Treatment varies depending on the severity of the illness. Some patients who get COVID-19 are likely to cope with mild to moderate symptoms. These patients should isolate themselves at home and can recover from the illness as they would from the flu, by getting plenty of fluids, resting and treating any fevers or body aches with over-the-counter medications. People coping with a severe form of COVID-19 may develop pneumonia and other breathing difficulties. These patients may require hospitalization.
People who are experiencing symptoms of COVID-19, or think they may have been exposed to COVID-19, should contact their health care provider immediately.
Ivermectin and COVID-19
UCHealth is not authorized to order, prescribe or dispense Ivermectin to prevent or treat COVID-19 outside of a clinical trial.
Certain forms of Ivermectin are approved in the U.S. to treat or prevent parasites in animals. This includes pour-on, injectable, paste and “drench” forms. Ivermectin tablets are approved by the U.S. Food and Drug Administration (FDA) for human use at very exact doses to treat some parasitic worms. There are also topical (on the skin) forms for head lice and skin conditions like rosacea.
Ivermectin is not approved to prevent or treat COVID-19. The use of this drug to treat COVID-19 is strongly opposed by the American Society of Health System Pharmacists (ASHP), American Medical Association (AMA), American Pharmacists Association (APhA), National Institute of Health (NIH) and Infectious Diseases Society of America (IDSA). The Centers for Disease Control and Prevention (CDC) also warns that Ivermectin is not approved for treatment of COVID-19.
- The FDA has not approved Ivermectin to prevent or treat COVID-19 in humans. Ivermectin is approved for human use to treat infections caused by some parasitic worms and head lice and skin conditions like rosacea.
- Current data do not show that Ivermectin is effective against COVID-19. Clinical trials are ongoing to study Ivermectin tablets to prevent or treat COVID-19 in people.
- Poison control centers across the U.S. have received 3 to 5 times the number of calls for human exposures to Ivermectin, since before the pandemic.
- Taking large doses of Ivermectin is dangerous. The U.S. poison control centers have reported serious adverse effects after people have taken Ivermectin intended for use in cattle or bought online. These reports are linked to an increase in emergency department and hospital visits.

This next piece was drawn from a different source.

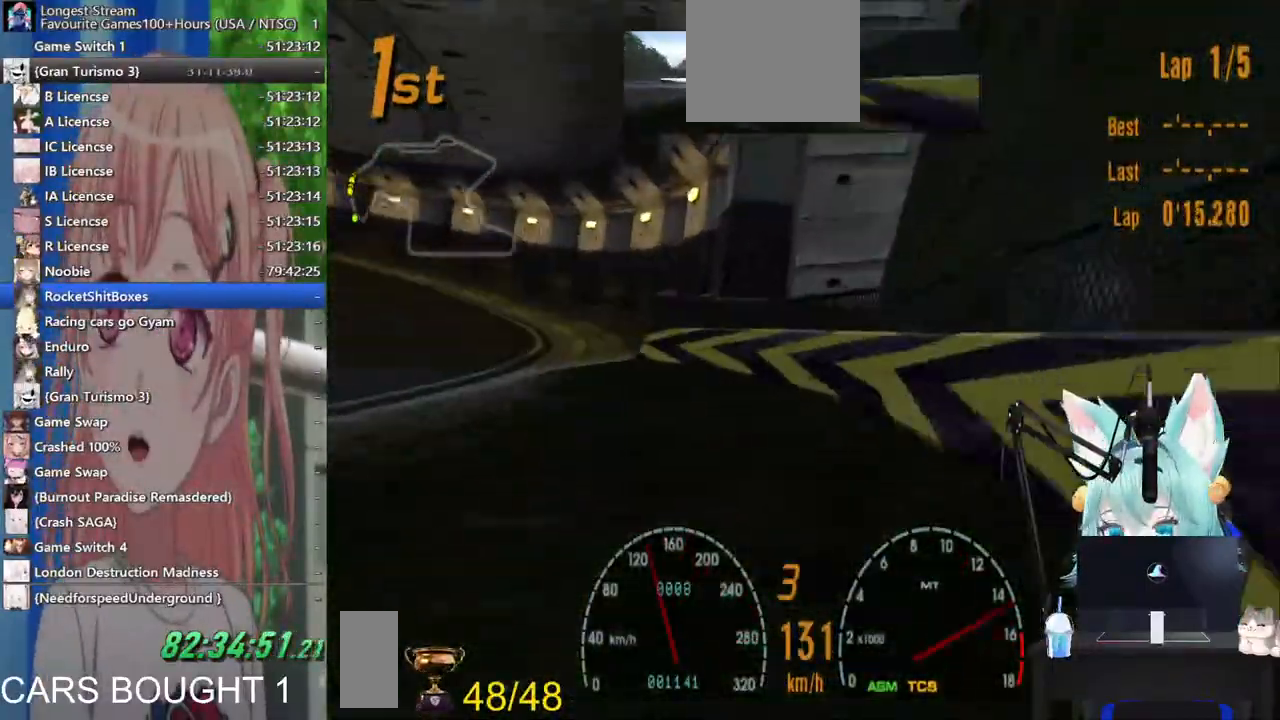
{"dt_ms": 500, "buttons": [], "left_stick": "up-left", "right_stick": "center", "events": [[117, "left_stick", "down-left"], [267, "left_stick", "center"], [417, "left_stick", "up-left"]]}
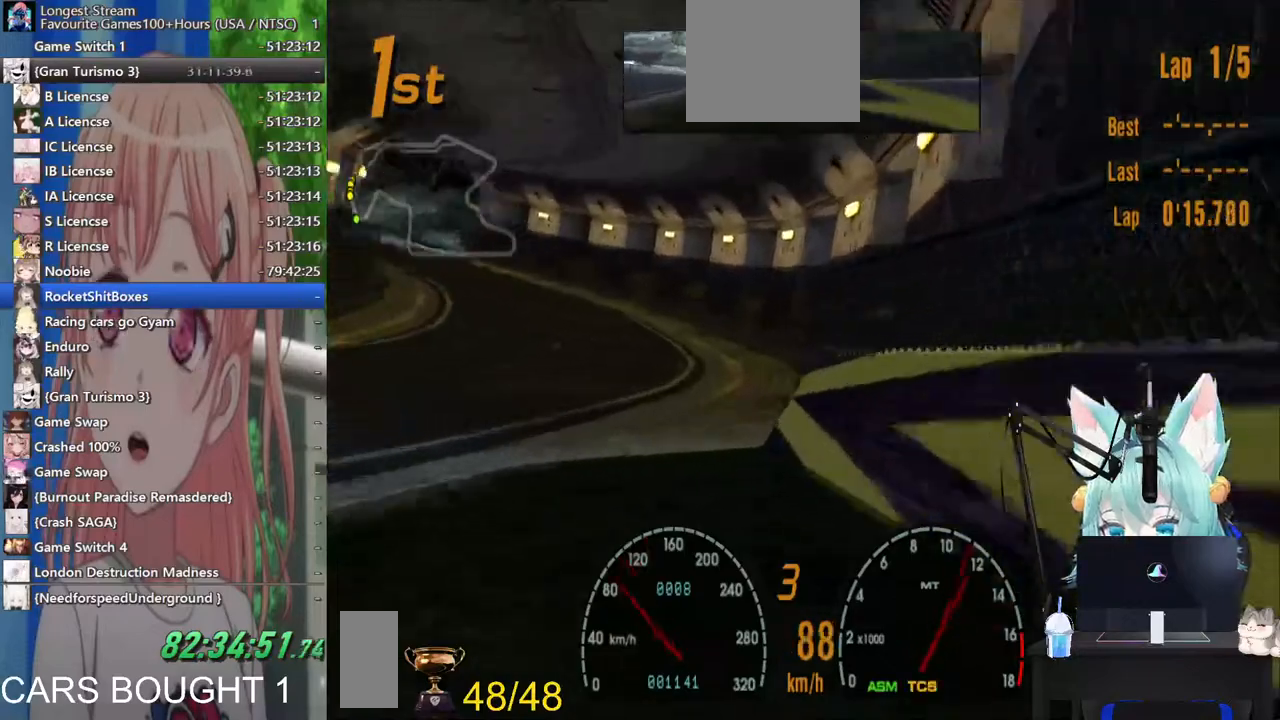
{"dt_ms": 500, "buttons": [], "left_stick": "right", "right_stick": "center", "events": [[33, "left_stick", "center"], [117, "left_stick", "right"]]}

- If your health care provider writes you an Ivermectin prescription, fill it through a trusted source such as a pharmacy. Take it exactly as prescribed.
- Never use medications used to treat animals on yourself or other people. Animal Ivermectin products are very different from those approved for humans. Use of animal Ivermectin to treat or prevent COVID-19 in humans is dangerous.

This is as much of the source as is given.